Ace among aces: Darvish on Opening Day
As the Padres spent their offseason acquiring ace after ace, building one of the sport's most electric starting rotations, a noteworthy side effect quickly emerged: Come March, they’d have to make the most intriguing Opening Day starter decision in franchise history.
Decision made: It's Yu Darvish.
With a week remaining until the Padres open their season against the D-backs on April 1 at Petco Park, manager Jayce Tingler named Darvish his Opening Day starter. Tingler added that left-hander Blake Snell -- acquired via trade on the same day as Darvish -- will start the team's second game.
“Needless to say how honored I am to be given the opportunity to pitch on Opening Day,” Darvish said through a team interpreter. “I really didn’t think this would happen, just because of the types of pitchers that we have on this ballclub. But very honored.”
Darvish, who received the honor once before, with Texas in 2017, faced the Rangers in his final start of the spring on Thursday and endured his roughest outing in the Padres' 11-10 win. Darvish surrendered four runs and needed 76 pitches to get through three innings. He allowed four walks and three hits -- and a whopping seven stolen bases (as he said he chose to focus on honing his own mechanics, rather than controlling the running game).
“I take this as a positive, in the sense that you want to get the negative out,” Darvish said. “You actually do want to have those outings during Spring Training.”

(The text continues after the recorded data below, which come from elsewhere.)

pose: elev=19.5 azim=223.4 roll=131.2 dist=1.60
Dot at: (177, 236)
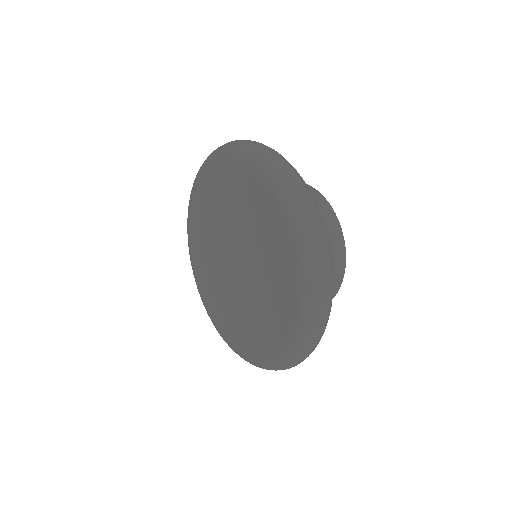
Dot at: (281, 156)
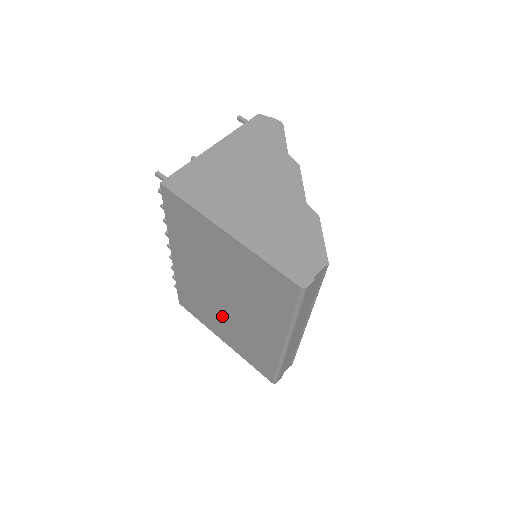
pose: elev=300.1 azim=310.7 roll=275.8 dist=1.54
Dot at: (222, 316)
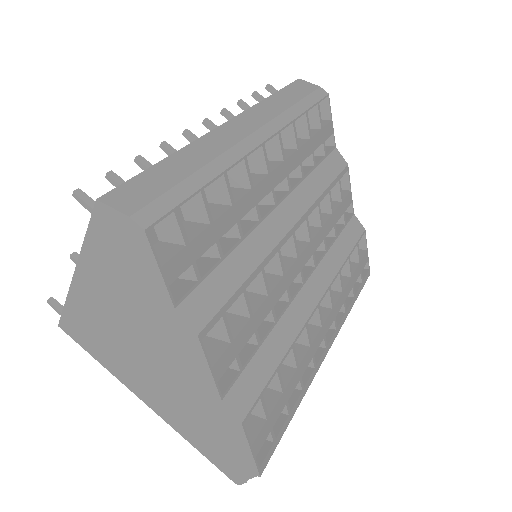
Dot at: occluded
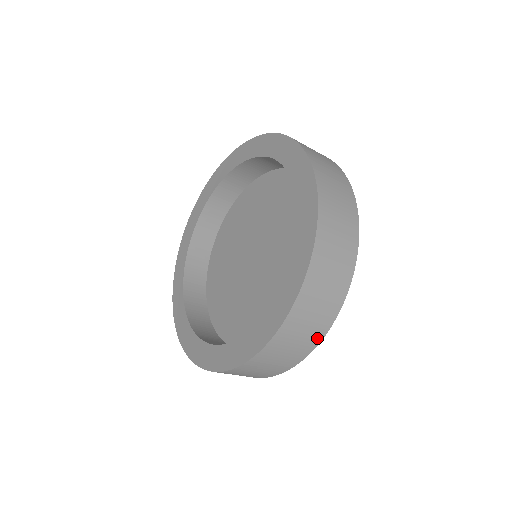
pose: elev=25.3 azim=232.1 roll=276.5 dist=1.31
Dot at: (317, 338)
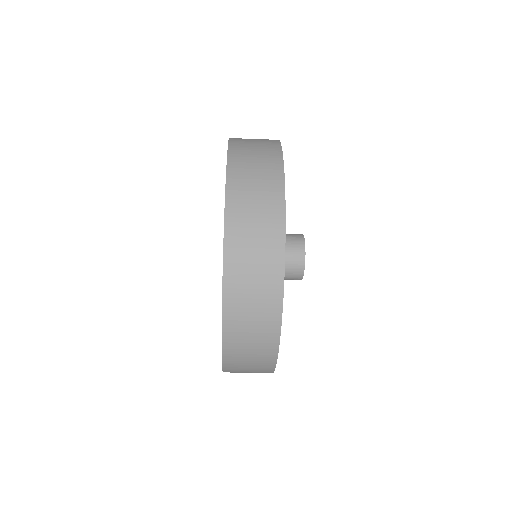
Dot at: (275, 306)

Not that the Padres have much reason for concern. Darvish entered his start Thursday with no runs allowed in two Cactus League starts. His most recent outing came on a Padres backfield last week, where he tossed five scoreless frames. Darvish even called out some pitches he was about to throw -- Padres Minor Leaguers still couldn't hit him.
It has been a while since the Padres could truly line up an ace for Opening Day -- and they had a couple to choose from this spring. San Diego hasn’t given the ball to a starter who earned Cy Young Award votes in the previous season since Jake Peavy in 2008.
With Chicago last year, Darvish posted a 2.01 ERA and finished second in the National League Cy Young Award voting. He carried that dominant run into Padres camp this spring, too.
"Just looking back at my whole career," Darvish said earlier this month, "I think I'm at my best right now."
That's quite a statement, considering everything Darvish has accomplished. Across eight seasons, Darvish owns a 3.47 ERA and a mark of 11.1 strikeouts per nine innings, which stands as the best for a qualifying starting pitcher in Major League history.
Darvish does it with a blend of what he says are 11 different pitches. He uses them in a unique way, too, generally throwing his slider and cutter early in counts and often saving his electric four-seam fastball to put hitters away.
In 2014, Darvish reached 500 career strikeouts faster than any pitcher in Major League history -- with new teammate Wil Myers as his victim. Suffice it to say, Myers is thrilled that he won’t have to face Darvish this season.
"I don't have to strike out against him this year, which is good," Myers quipped. "He's a great guy. He's been great so far in this clubhouse. Everybody in here is looking forward to watching this guy go about his business. ... He's got quite the arsenal of pitches, and he can throw any at any time."
Tingler didn't divulge the rest of his starting five, but he noted that he liked the concept of putting Snell between two right-handers. It already seems likely that right-hander Joe Musgrove will get the ball for the third game. In their last three trips through the rotation this spring, the Padres have lined up Darvish-Snell-Musgrove-Chris Paddack-Adrian Morejon. That seems like the likeliest projection for their season-opening rotation.
That list, of course, doesn't include Dinelson Lamet, who made his Cactus League debut on Wednesday night. The Padres are building Lamet back slowly from the elbow injury that forced him to miss the postseason last year. He has passed every test thus far but won’t be built to a starter’s workload by early April.
Even without Lamet, the Padres had a wealth of options to pick from -- a stark contrast from recent seasons when choosing an Opening Day starter felt like more of a chore than a celebration of an elite pitcher. In Darvish, Snell, Musgrove and Paddack, the Padres boast four pitchers who have received Opening Day starts in the past. Snell, of course, won the 2018 American League Cy Young Award. Like Darvish, he has been excellent this spring.
"That's a really hard decision," Tingler said. "What would've made it even more incredibly tough would've been if Lamet was built up, as well. I certainly think there was a strong case for him to take the ball Day 1.
"At the end of the day, I don't think you can go wrong."